• Brief
Write out the part of the material below that opens with the line containing "pose: elev=129.7 azim=251.5" and closes with the line containing "Dot at: (198, 317)" as a JSON list of strings, one string per line. Leave out blank lines and the pictures.

• Input rows
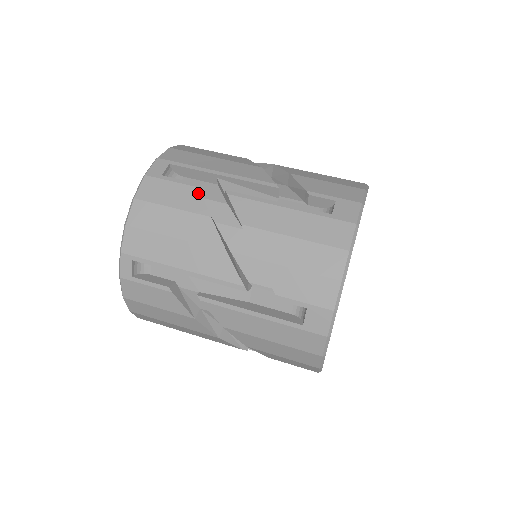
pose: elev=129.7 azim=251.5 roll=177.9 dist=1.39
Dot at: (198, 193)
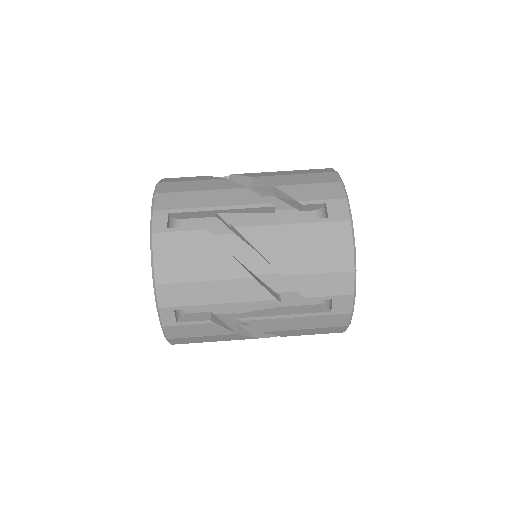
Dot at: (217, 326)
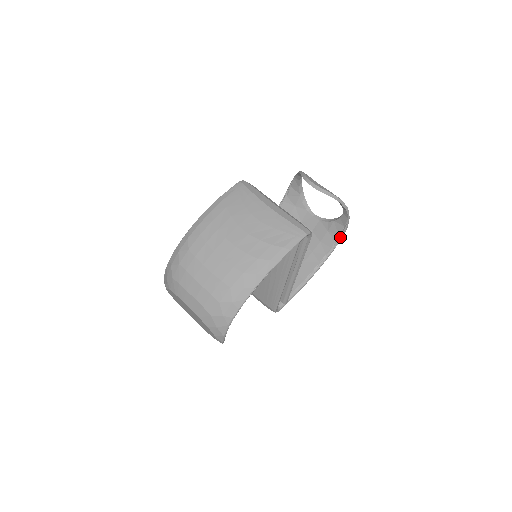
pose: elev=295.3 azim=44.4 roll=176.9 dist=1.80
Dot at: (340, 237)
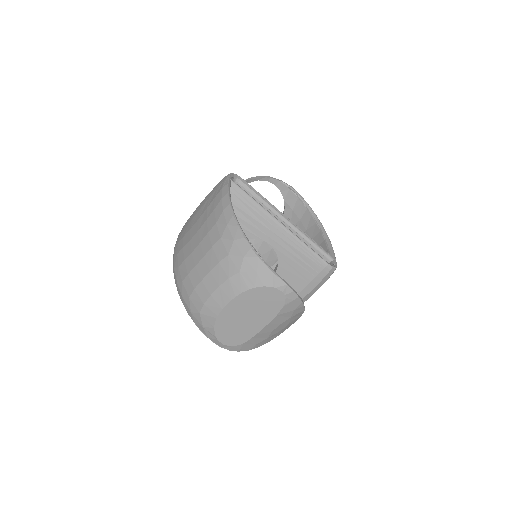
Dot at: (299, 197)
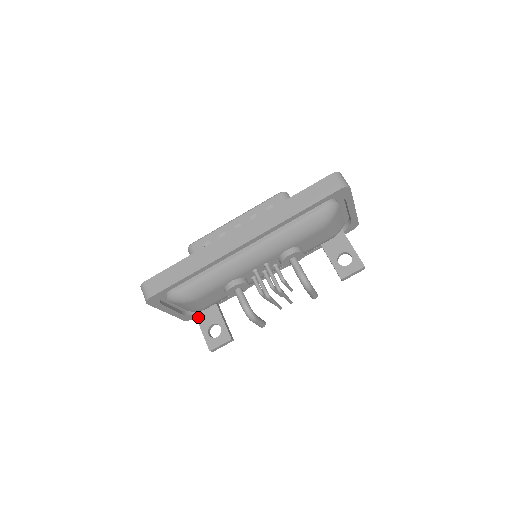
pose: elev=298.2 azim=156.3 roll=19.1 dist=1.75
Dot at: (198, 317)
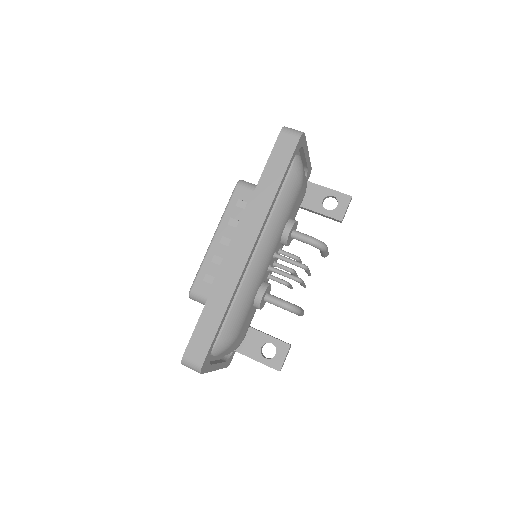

* * *

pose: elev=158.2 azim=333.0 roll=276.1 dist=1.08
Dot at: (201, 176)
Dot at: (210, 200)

---

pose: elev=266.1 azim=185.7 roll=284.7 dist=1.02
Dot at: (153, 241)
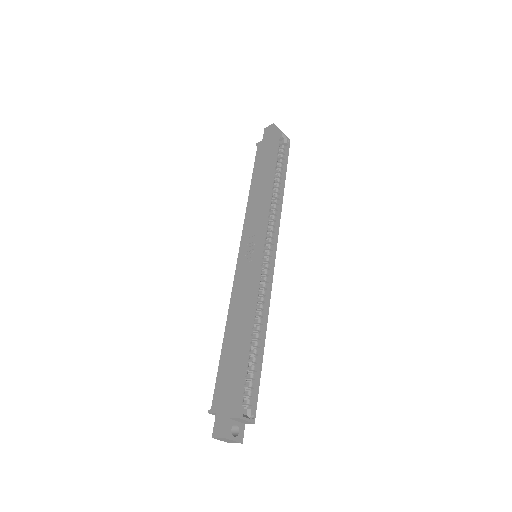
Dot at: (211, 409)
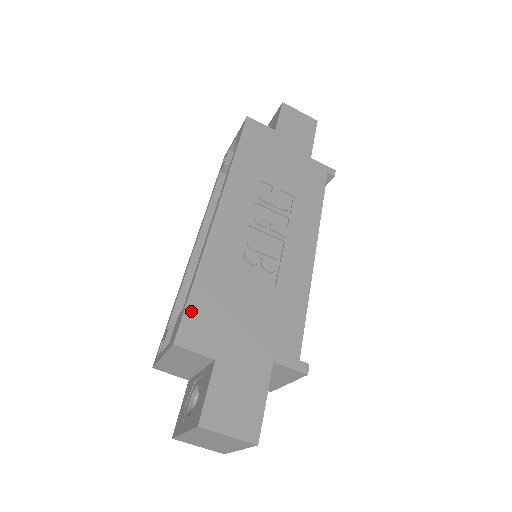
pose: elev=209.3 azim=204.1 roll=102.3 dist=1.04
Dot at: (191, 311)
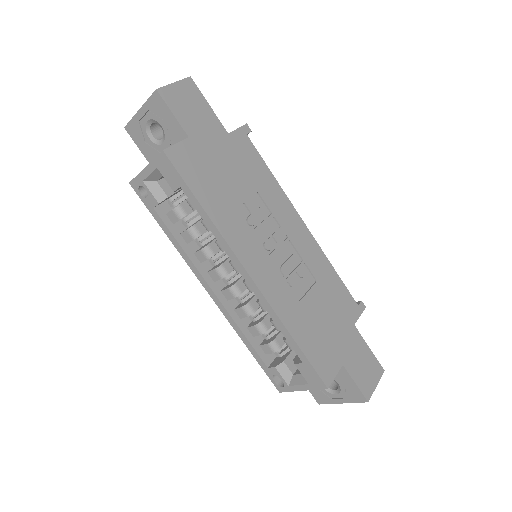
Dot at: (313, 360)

• Finished task
[
  "pose: elev=129.7 azim=251.5 roll=177.9 dist=1.39",
  "Dot at: (198, 193)",
  "Dot at: (217, 326)",
  "pose: elev=295.3 azim=44.4 roll=176.9 dist=1.80",
  "Dot at: (340, 237)",
  "Dot at: (299, 197)",
  "pose: elev=298.2 azim=156.3 roll=19.1 dist=1.75",
  "Dot at: (198, 317)"
]